China wary on international climate goals
By Chris Buckley and Gerard Wynn
BEIJING (Reuters) - Beijing is reluctant to set itself international targets to fight climate change without financial assistance from industrialized countries, a senior climate change official, Gao Guangsheng, said on Thursday.
Gao was speaking days ahead of talks in Bali, Indonesia, expected to launch two years of formal negotiations to extend or replace the Kyoto Protocol on global warming after 2012.
He was scathing about industrialized countries' limited efforts to help developing nations cut greenhouse gas emissions, despite commitments under the U.N.'s convention on climate change to share clean energy technologies.
That had made it more difficult for China to curb emissions of carbon dioxide, the main greenhouse gas blamed for contributing to climate change, he said.
"Only when I know what technology I have can I calculate how much I can reduce emissions; only when I have funding assurances," said Gao, director general of climate change at the National Development and Reform Commission.
"To reduce emissions, technology is a crucial issue. But here for various reasons the developed countries haven't shown much commitment and there basically hasn't been any progress."
China has set itself ambitious domestic targets to increase energy efficiency and replace high carbon-emitting coal with renewable energy sources like wind and hydropower -- although it failed to meet its efficiency target in 2006.
"The goals can often encounter upsets. But international commitments can't be messed about with. China always only makes international commitments that it can live up to. Not just empty cannon blasts. We do more and say less."
Gao cited the example of previous agreements between China and the United States to transfer clean power-generation technology that he said had been blocked by Congress.
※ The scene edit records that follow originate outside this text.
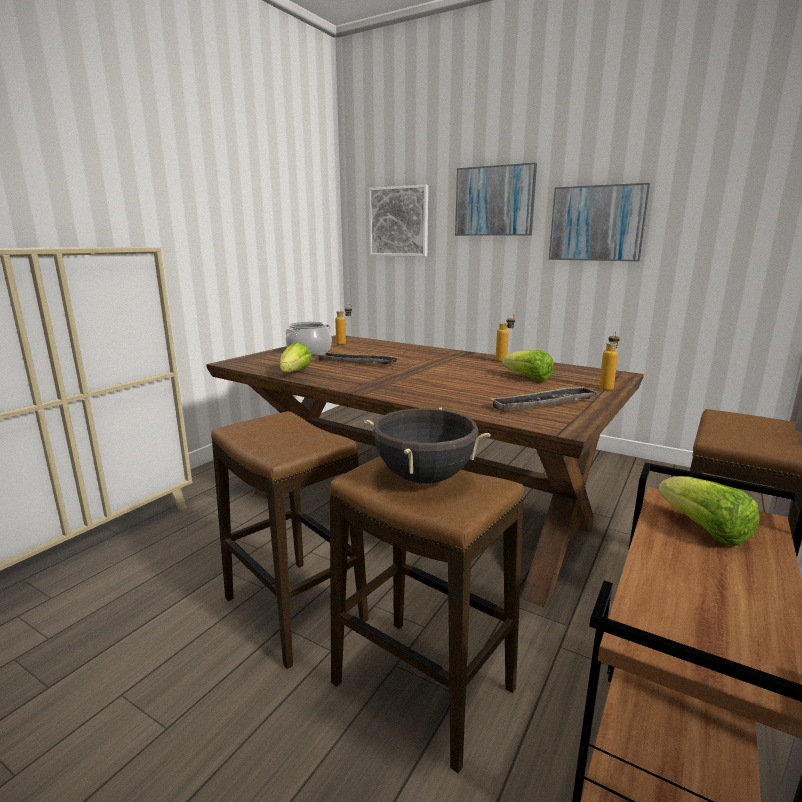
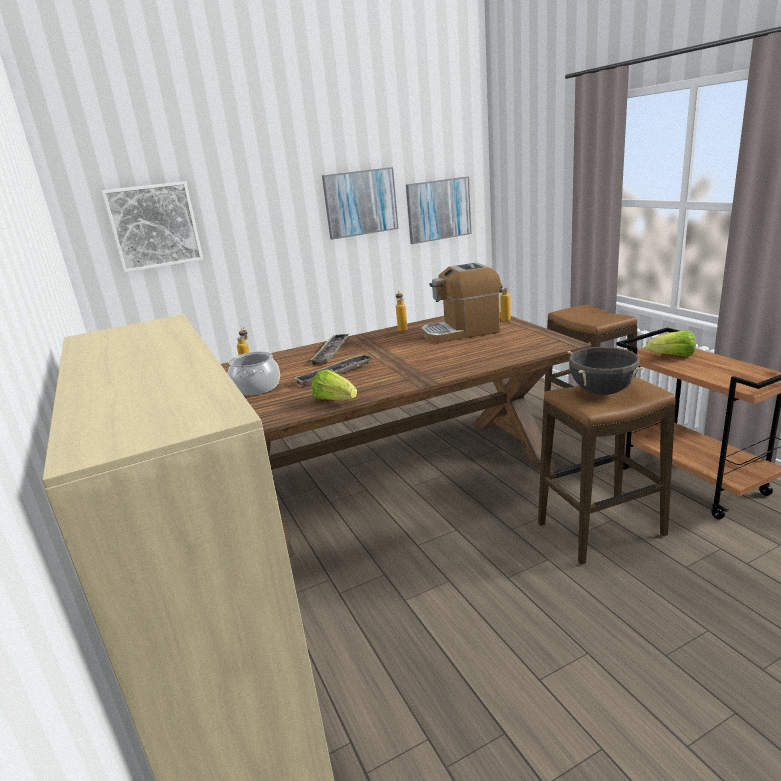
camera: 55 degrees left, 5 degrees up
stool [211,411,369,669] -> none
picture [455,163,537,236] -> picture moved to [406,177,472,244]
tray [491,386,598,412] -> tray moved to [311,334,349,365]
lettuce [502,350,554,382] -> coffee machine [421,263,501,343]

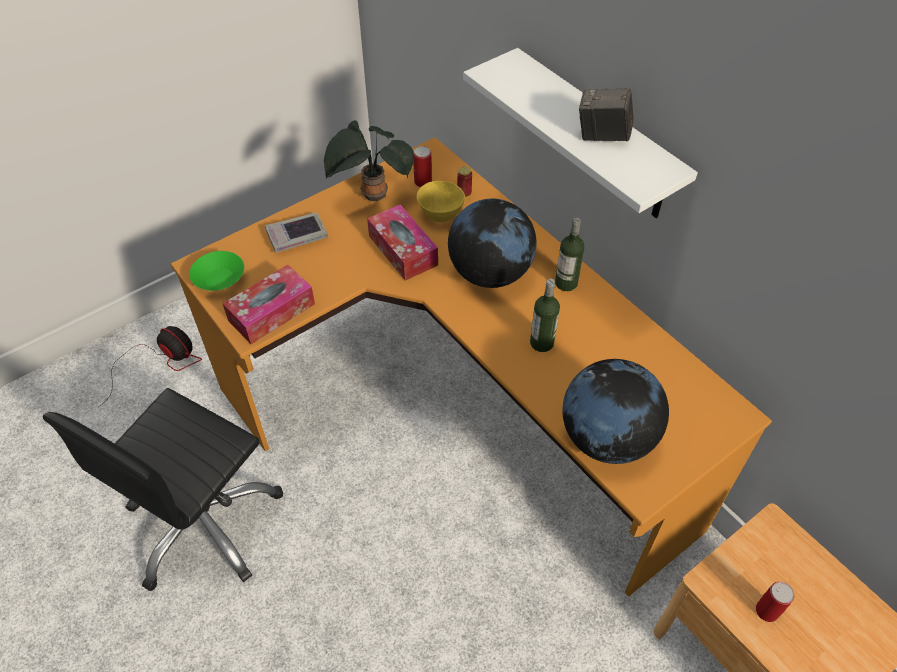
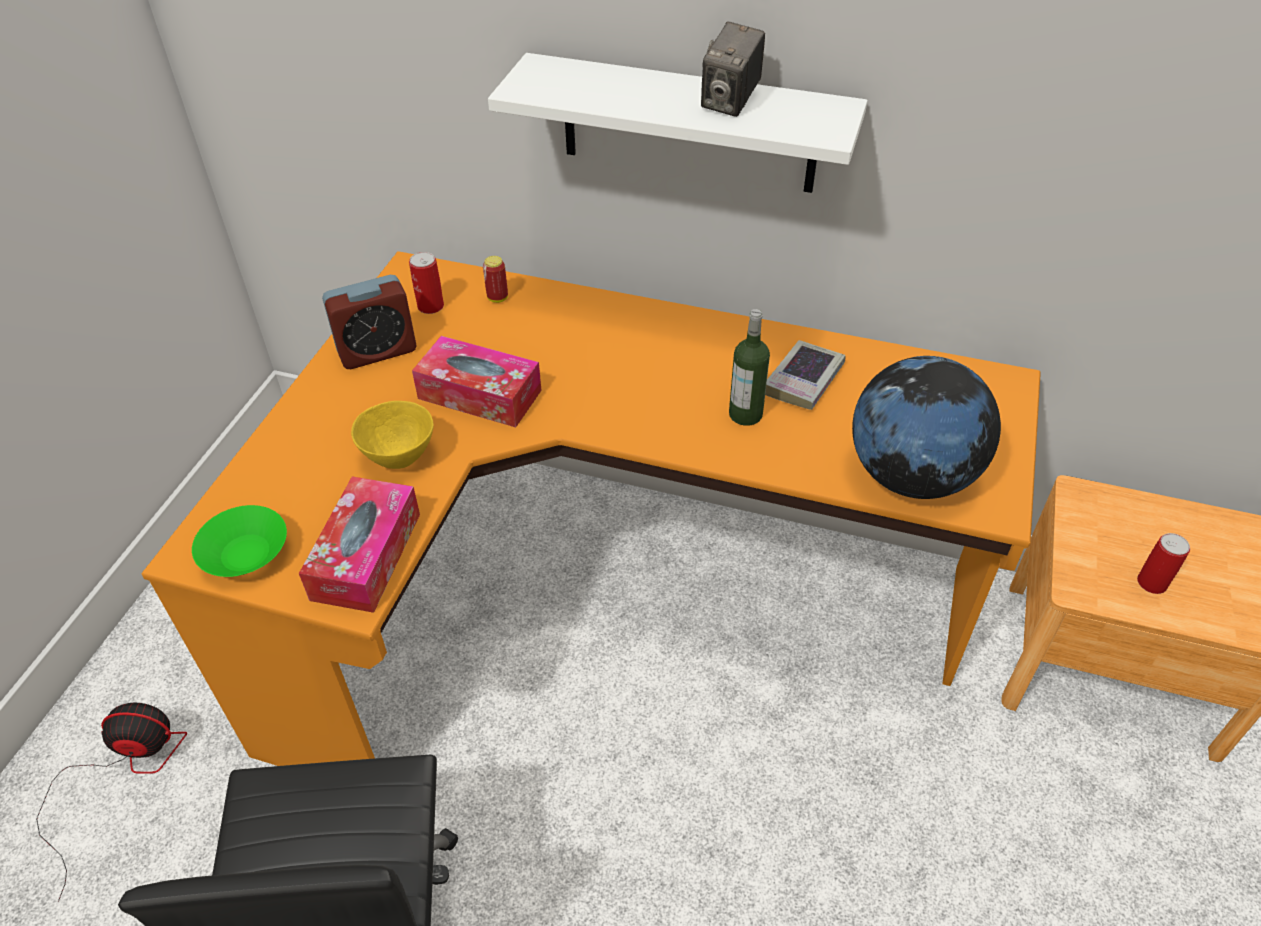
camera: 35 degrees left, 5 degrees down
book [265,212,328,253] -> book moved to [765,340,845,410]
potted plant [324,120,414,201] -> alarm clock [322,275,417,369]
yellow bowl [417,181,465,222] -> yellow bowl moved to [351,401,434,469]
globe [448,198,537,288] -> none
bottle [555,218,584,291] -> none
camera [579,88,634,141] -> camera turned 45 degrees counterclockwise [701,21,765,117]

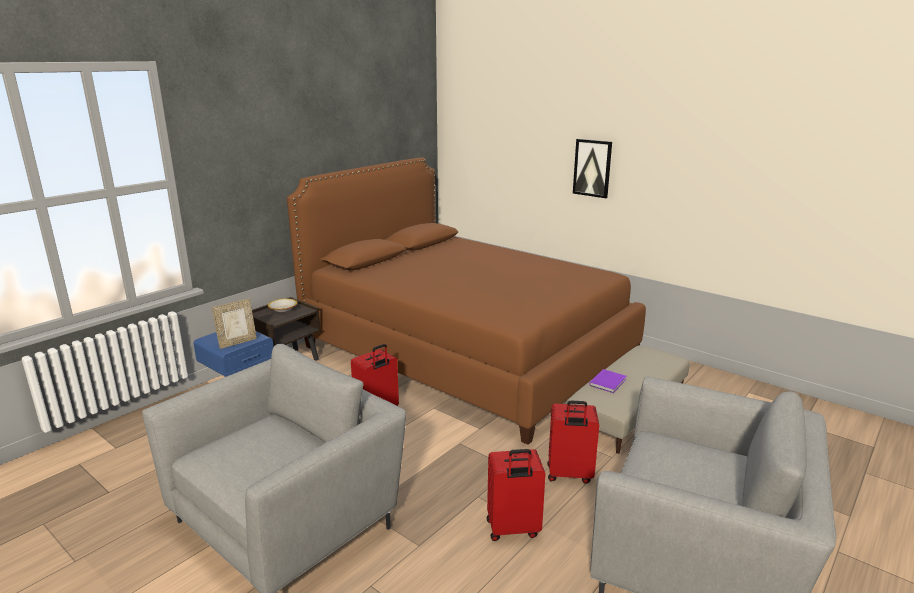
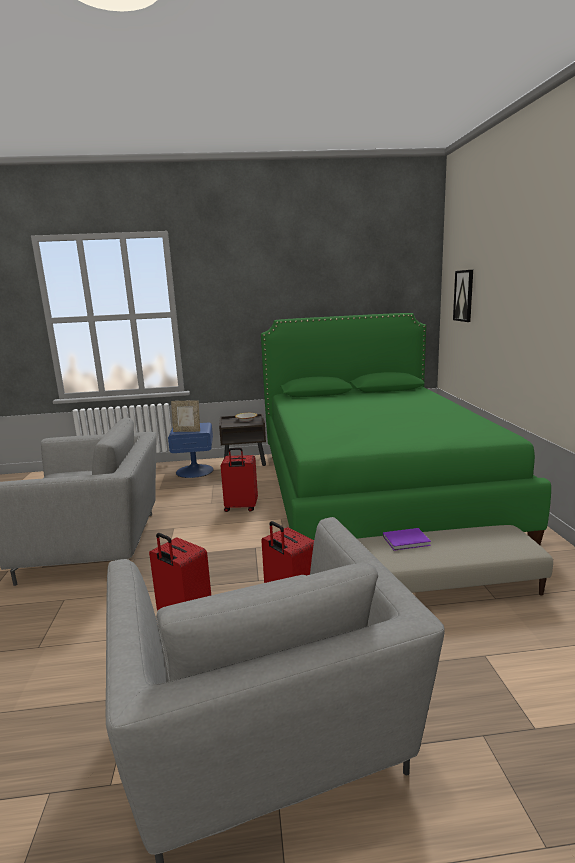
camera: 45 degrees right, 5 degrees down
brown bed [287,158,646,445] -> green bed [261,313,551,545]
picture [573,139,612,198] -> picture moved to [453,270,473,322]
He also recounted a conversation with the Danish environment minister, whom he had asked for assistance to transfer advanced wind power technology to China, but had been told it was a matter for companies, not government.
Denmark is home to the world's biggest maker of wind turbines, Vestas and the country is projected to source 25 percent of its electricity from wind power next year.
"If that's always the attitude, then how can we have international cooperation?" said Gao, speaking to a small number of reporters.
"Developed countries should abide by the demands of the (U.N.) treaty and offer favorable terms, or give for free, the environmentally friendly technology that developing countries desperately need."
China is under increasing pressure to act on climate change because of ballooning carbon emissions, especially from its coal-burning power plants and from its cement industry.
When pressed Gao said he could not rule out the possibility
China had overtaken the United States as the world's top carbon emitter, or would do so shortly, because Beijing had insufficient data to prove that one way or the other.
On the Bali talks he affirmed China supported a two-year timeframe to find a successor deal to Kyoto.